DATA LISTING:
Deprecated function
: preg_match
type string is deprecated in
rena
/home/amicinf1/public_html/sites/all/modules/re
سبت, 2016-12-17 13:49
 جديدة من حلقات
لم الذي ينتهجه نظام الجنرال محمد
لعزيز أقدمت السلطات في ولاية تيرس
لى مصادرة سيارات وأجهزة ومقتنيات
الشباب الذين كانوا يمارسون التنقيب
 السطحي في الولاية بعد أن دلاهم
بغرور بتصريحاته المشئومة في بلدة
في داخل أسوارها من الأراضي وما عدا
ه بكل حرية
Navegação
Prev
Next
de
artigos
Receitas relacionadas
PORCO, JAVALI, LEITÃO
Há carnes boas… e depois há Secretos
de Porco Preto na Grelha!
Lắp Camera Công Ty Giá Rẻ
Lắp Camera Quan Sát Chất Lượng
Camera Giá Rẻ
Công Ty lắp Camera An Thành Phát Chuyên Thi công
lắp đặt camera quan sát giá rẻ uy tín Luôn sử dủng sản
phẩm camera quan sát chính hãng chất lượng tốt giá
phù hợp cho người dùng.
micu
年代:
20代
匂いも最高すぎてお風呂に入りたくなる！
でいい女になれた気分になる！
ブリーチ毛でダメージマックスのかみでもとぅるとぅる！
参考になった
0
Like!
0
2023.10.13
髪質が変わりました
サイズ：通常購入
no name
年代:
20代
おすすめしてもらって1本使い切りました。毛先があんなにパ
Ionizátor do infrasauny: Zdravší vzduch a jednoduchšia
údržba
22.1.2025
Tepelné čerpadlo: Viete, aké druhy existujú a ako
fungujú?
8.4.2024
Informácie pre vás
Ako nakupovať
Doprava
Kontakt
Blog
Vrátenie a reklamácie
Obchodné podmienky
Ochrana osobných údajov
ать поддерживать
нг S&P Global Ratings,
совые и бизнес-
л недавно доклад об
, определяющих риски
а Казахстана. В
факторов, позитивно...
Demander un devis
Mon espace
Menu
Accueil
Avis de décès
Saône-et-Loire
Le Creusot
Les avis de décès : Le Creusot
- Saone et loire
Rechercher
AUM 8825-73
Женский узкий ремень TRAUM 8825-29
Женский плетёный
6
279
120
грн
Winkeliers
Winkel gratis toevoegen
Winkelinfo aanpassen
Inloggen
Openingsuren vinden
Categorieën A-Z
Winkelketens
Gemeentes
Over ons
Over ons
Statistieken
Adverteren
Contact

WHAT NEEDS TO BE DONE: Please give again only the lines from the start of the material through the line holding "でいい女になれた気分になる！", exactly as they are written.

YOUR SOLUTION:
Deprecated function
: preg_match
type string is deprecated in
rena
/home/amicinf1/public_html/sites/all/modules/re
سبت, 2016-12-17 13:49
 جديدة من حلقات
لم الذي ينتهجه نظام الجنرال محمد
لعزيز أقدمت السلطات في ولاية تيرس
لى مصادرة سيارات وأجهزة ومقتنيات
الشباب الذين كانوا يمارسون التنقيب
 السطحي في الولاية بعد أن دلاهم
بغرور بتصريحاته المشئومة في بلدة
في داخل أسوارها من الأراضي وما عدا
ه بكل حرية
Navegação
Prev
Next
de
artigos
Receitas relacionadas
PORCO, JAVALI, LEITÃO
Há carnes boas… e depois há Secretos
de Porco Preto na Grelha!
Lắp Camera Công Ty Giá Rẻ
Lắp Camera Quan Sát Chất Lượng
Camera Giá Rẻ
Công Ty lắp Camera An Thành Phát Chuyên Thi công
lắp đặt camera quan sát giá rẻ uy tín Luôn sử dủng sản
phẩm camera quan sát chính hãng chất lượng tốt giá
phù hợp cho người dùng.
micu
年代:
20代
匂いも最高すぎてお風呂に入りたくなる！
でいい女になれた気分になる！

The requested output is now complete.